2019 : Faillite de Thomas Cook aboutissant au plus grand rapatriement de civils en temps de paix dans l’histoire de l’Angleterre
La chute d’un empire, causes et coupables
Tout semblait pourtant sourire au voyagiste avant cette fin brutale, quoique pas si brutale que cela en fait. Déjà en novembre 2011, l’action Thomas Cook a chuté de 75%, pénalisée par ses actionnaires à la suite du report de la publication des résultats du groupe. En effet, l’entreprise était apparemment déjà en discussion avec les banques… Cela s’explique notamment suite aux troubles occasionnés par le Printemps Arabe sur le tourisme et sur un pouvoir d’achat faiblissant au Royaume-Uni.

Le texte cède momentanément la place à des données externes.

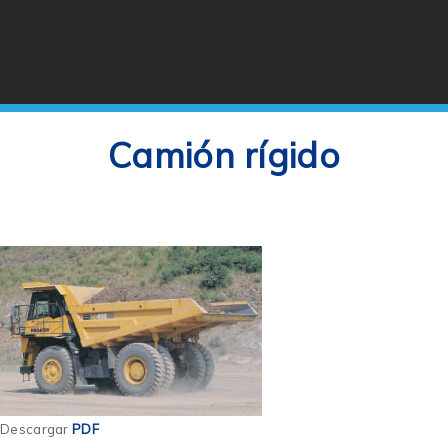
Camión rígido
Descargar
PDF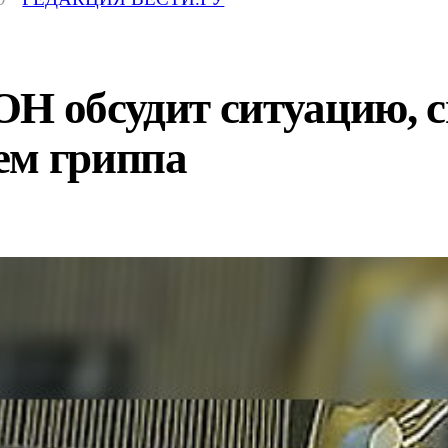
Н обсудит ситуацию, с
ем гриппа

Par ailleurs, Thomas Cook souffre encore de sa fusion avec son concurrent My Travel, qui était déjà dans les chiffres rouges. L’arrivée ensuite de la concurrence par la voie numérique, les sites internet proposant des voyages à prix cassés (pour une crédibilité parfois douteuse) expliquent aussi la posture difficile du voyagiste. D’après d’autre sources, le coût d’exploitation de sa propre compagnie aérienne est aussi à mettre en cause. De plus, exploiter une telle compagnie sur le marché aérien européen n’a rien d’anodin lorsqu’on est confronté à des compagnies low-cost et à un marché du kérosène où les transactions doivent être faites en dollars. Ajoutez à cela la livre sterling qui perd considérablement de sa valeur à cause de la menace du Brexit sans deal et tout est réuni pour partir avec un fort désavantage face à la concurrence.
Enfin, et puisqu’on en parle, le danger d’un Brexit a incité une partie des clients anglais de Thomas Cook à repousser leurs voyages.
Apparemment donc, ce n’est pas uniquement Thomas Cook qui est à mettre en cause dans cette histoire de faillite, mais plutôt le contexte économique tendu exacerbé par l’incertitude qui règne dans le monde politique au Royaume-Uni face au Brexit. Thomas Cook, certes en posture déjà fragilisée, est la première victime du Brexit et il ne serait pas étonnant de voir d’autres entreprises en difficulté (aussi anciennes soient-elles) souffrir de cette situation.